Clark’s (1995) critique of RS&G constitutes a rejection of one of their central positions. Clark argues that just because Networks A and B differ significantly in their weights and biases, it does not follow that all models producing the same output can have no common functional parts within them which could be defined as a belief. Instead, Clark claims there is a “higher level of description”, that will unify what seems “at the units-and-weights level, to be a chaotic disjunction of networks” (p.347, 1995). To illustrate this point, Clark gives the example of Sejnowski and Rosenberg’s (1987) post-hoc cluster analysis of NETtalk, a network trained to negotiate text-to-speech transformations. The crucial finding from this research being that, although separate training runs led to different versions of NETtalk that had very different descriptions at the units and weights level, all these versions of NETtalk yielded almost identical clustering profiles when subjected to post-hoc statistical analyses. The conclusion made by Clark is that “There may be higher-level descriptions which are both scientifically well grounded and which capture commonalities between networks which are invisible at the units-and-weights level of analysis” (p.347, 1995).

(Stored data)
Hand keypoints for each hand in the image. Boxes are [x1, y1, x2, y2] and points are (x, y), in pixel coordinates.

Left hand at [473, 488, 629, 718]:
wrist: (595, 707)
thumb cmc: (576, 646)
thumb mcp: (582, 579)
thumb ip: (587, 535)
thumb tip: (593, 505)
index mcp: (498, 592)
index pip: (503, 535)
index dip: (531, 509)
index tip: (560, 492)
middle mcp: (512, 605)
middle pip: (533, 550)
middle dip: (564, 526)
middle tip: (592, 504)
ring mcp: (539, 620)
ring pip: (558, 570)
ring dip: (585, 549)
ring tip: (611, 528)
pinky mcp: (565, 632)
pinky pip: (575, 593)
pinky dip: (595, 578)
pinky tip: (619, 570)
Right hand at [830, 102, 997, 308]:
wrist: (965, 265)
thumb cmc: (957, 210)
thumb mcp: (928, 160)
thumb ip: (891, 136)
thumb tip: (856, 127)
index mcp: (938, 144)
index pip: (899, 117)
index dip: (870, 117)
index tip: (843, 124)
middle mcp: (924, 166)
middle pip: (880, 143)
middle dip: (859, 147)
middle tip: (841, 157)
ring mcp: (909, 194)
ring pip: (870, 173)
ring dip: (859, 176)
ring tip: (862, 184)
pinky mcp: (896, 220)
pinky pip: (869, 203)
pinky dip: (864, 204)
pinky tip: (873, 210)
* * *
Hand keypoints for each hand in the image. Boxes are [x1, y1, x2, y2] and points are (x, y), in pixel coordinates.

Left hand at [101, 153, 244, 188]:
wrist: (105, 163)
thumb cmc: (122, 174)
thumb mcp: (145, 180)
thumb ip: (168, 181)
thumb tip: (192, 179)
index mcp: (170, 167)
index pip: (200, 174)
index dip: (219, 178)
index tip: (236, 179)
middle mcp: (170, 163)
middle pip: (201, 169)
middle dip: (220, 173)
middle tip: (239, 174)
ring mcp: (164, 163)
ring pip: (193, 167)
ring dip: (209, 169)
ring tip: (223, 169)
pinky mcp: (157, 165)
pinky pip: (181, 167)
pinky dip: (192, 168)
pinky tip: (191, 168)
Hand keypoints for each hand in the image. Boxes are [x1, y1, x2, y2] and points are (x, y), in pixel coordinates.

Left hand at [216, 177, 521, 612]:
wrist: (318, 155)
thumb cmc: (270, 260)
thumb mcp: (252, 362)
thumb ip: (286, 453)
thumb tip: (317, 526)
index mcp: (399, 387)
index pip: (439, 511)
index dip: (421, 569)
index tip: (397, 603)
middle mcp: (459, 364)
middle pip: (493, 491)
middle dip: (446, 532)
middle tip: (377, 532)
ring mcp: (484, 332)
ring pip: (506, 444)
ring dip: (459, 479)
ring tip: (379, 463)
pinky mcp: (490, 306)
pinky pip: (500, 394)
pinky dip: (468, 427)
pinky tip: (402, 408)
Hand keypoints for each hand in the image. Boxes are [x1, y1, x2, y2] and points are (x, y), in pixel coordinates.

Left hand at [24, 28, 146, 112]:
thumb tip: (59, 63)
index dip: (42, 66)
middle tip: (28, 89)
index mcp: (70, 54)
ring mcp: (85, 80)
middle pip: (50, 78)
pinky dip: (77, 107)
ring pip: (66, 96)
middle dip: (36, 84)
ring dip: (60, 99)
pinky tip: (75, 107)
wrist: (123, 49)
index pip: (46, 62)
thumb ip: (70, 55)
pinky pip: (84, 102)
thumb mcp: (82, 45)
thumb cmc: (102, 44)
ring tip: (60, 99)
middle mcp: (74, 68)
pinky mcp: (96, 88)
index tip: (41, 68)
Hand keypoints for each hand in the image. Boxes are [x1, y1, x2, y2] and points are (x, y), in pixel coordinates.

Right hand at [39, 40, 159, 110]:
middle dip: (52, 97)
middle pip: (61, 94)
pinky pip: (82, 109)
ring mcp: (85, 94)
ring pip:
--
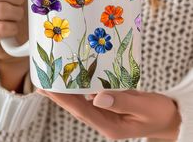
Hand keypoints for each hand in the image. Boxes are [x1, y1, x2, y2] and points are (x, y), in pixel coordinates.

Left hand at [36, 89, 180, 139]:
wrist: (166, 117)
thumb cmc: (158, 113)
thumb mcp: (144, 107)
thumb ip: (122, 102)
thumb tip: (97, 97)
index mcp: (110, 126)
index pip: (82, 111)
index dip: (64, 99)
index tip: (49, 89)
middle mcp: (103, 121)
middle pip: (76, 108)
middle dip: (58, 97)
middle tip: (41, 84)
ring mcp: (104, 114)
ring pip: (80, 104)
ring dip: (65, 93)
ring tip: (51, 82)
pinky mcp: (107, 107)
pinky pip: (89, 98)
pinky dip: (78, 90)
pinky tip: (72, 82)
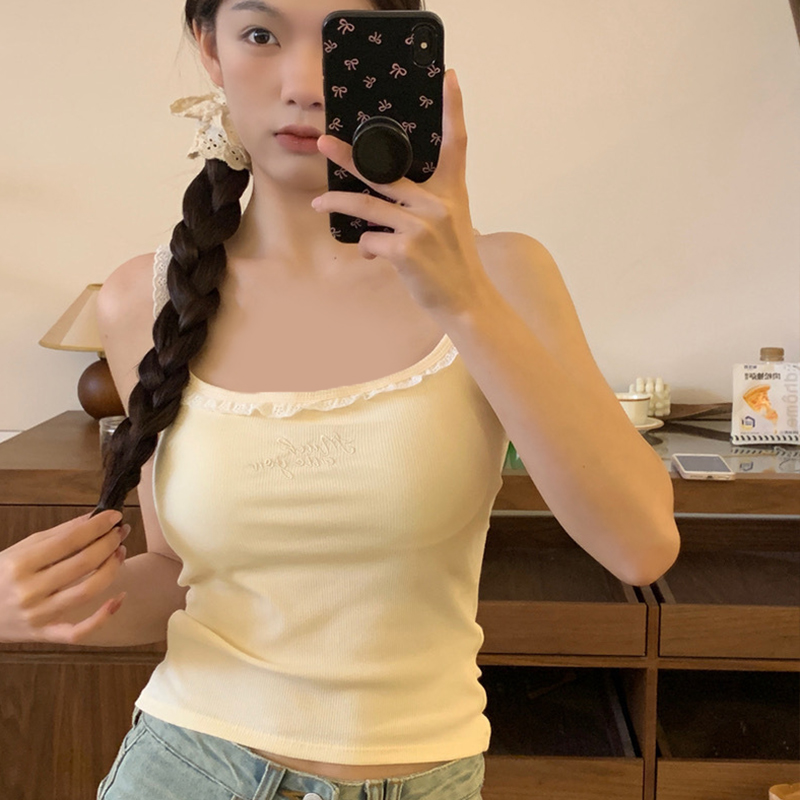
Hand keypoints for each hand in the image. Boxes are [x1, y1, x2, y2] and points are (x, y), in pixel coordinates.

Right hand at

EXERCISE DESCRIPTION
List every direct quotation from Clark that appears in the passage on Clark's critique. Work only from the passage on Clark's critique.

OUTPUT FOR THIS EXERCISE
1. "higher level of description"
2. "at the units-and-weights level, to be a chaotic disjunction of networks"
3. "There may be higher-level descriptions which are both scientifically well grounded and which capture commonalities between networks which are invisible at the units-and-weights level of analysis"